Although the play was performed ten times in December, we were unaware of its existence until about a week before we were scheduled to begin our trip.  Karen saw a Colonial Williamsburg blog post that offered two free tickets through a random drawing, and decided to enter.  To her surprise, she won!  The only problem was that we won tickets for a sold-out performance scheduled for the day BEFORE we planned to arrive in Virginia.  Fortunately, our schedule was flexible, so we were able to leave home a day earlier than planned, and made it to town a few hours before show time!

The performance was not a disappointment.  The actors were all very talented, and presented Shakespeare's 16th century language in a way that was relatively easy to follow.  The costumes were nicely executed, and the actors even made some references to the room in which the play was performed.  The fact that we got to visit with most of the cast after the show was simply icing on the cake.  In the photo above, Karen and I are in the middle surrounded by eight members of the cast, and Ralph and Dotty on the right, who also won tickets to the play.

The moral of the story: if you see a contest, enter it!  Especially if entering is free, and the prize is something fun you can't do every day!

Wednesday, December 24, 2014

Basement Remodel Project: Angled Board Cuts

Some aspects of this remodel project have been intimidating since they involve skills I don't have, or techniques I've either never tried, or seldom get to use.  Even worse when the results will be prominently displayed when the project is finished.  The wainscoting on the stairwell presented one of those challenges.

My goal was to continue the spacing of the vertical stiles (visible on the left side of the photo above) up the the angled section of wall next to the stairs.  A couple of simple angled cuts on each end of each board was all that was involved, but I didn't have a tool to help me transfer the angle to the boards, so I left this project until I had a clear idea of how to tackle it.  I took special care to make the angled upper rail board parallel to the stringer trim board next to the steps based on the geometric principle that the angle would then be the same at the top and bottom of the boards.

This handy little tool proved to be the key that made this project a lot easier.  I've seen simple wood and steel angle finders used by others, but never had one for my tool box.  This Harbor Freight Multipurpose Angle Finder isn't terribly accurate due to its size, but since it is based on a four-bar linkage, it's actually pretty versatile beyond the simple application I employed it for.  In my case I placed the tool in the angle between the stringer and vertical stile at the bottom of the staircase since that was the angle I wanted to duplicate on the other stiles.  I checked the stile for plumb and was reassured that it was true enough to ensure the other stiles parallel to it would also be plumb.

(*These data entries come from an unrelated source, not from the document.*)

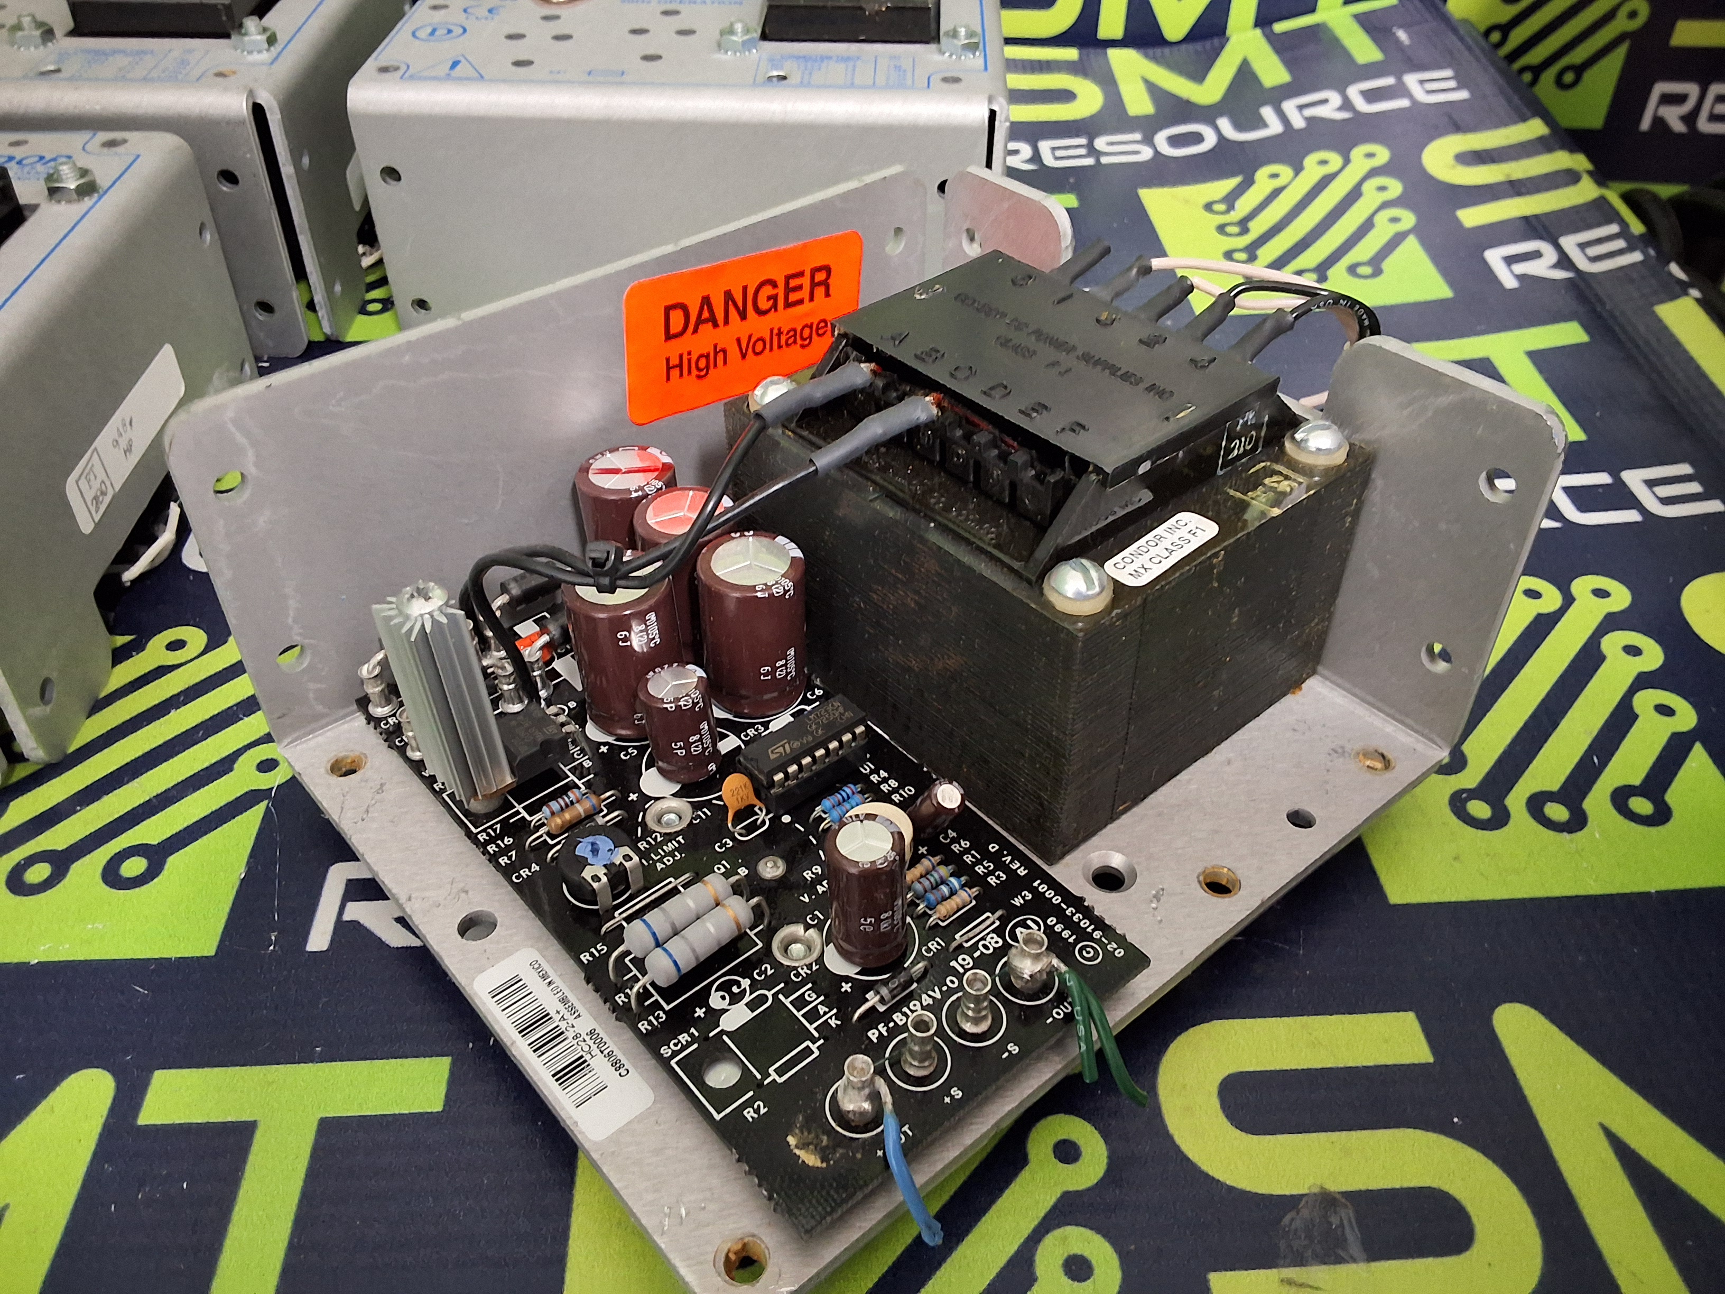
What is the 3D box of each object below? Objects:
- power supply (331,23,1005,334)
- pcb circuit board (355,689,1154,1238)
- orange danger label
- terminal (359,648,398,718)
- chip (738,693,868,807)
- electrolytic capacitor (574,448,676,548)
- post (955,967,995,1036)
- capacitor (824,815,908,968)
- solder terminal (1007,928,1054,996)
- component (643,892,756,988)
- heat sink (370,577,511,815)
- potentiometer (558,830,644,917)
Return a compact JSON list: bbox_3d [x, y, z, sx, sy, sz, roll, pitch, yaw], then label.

The angle finder was then used to set the angle on my miter saw table.  After making one cut on one end of a board, I fit the stile to the stringer and checked for plumb.  I had to make a couple slight adjustments to the angle of the table before I was happy that the saw matched the angle on the staircase, but eventually was confident the stiles would fit as desired.

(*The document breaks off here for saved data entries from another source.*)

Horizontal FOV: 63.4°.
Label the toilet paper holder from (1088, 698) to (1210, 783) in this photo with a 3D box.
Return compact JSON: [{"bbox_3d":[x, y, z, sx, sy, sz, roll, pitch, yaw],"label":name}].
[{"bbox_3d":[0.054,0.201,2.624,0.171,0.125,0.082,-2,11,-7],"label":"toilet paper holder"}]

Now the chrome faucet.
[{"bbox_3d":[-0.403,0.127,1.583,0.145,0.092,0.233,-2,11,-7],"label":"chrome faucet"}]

Four stiles later, I'm pretty pleased with the results.  The distortion caused by the camera lens makes the spacing seem to decrease up the staircase, but in reality it's uniform with the rest of the wall.  After a short confidence-building exercise like this I find myself wishing I had more opportunities to practice my new-found technique, but life seldom works that way for me.  In the mean time, I've got another tool that should reduce anxiety in the future.

Monday, November 24, 2014


Farmer Wagenbach informed me recently that the corn harvest in the field behind our house was larger this year than ever before.  The yield averaged 258 bushels per acre, which is exceptional no matter where the field is located!  Growing conditions were good this summer, but it's obvious that God has blessed Farmer Wagenbach with a good bit of knowledge and skill when it comes to growing corn!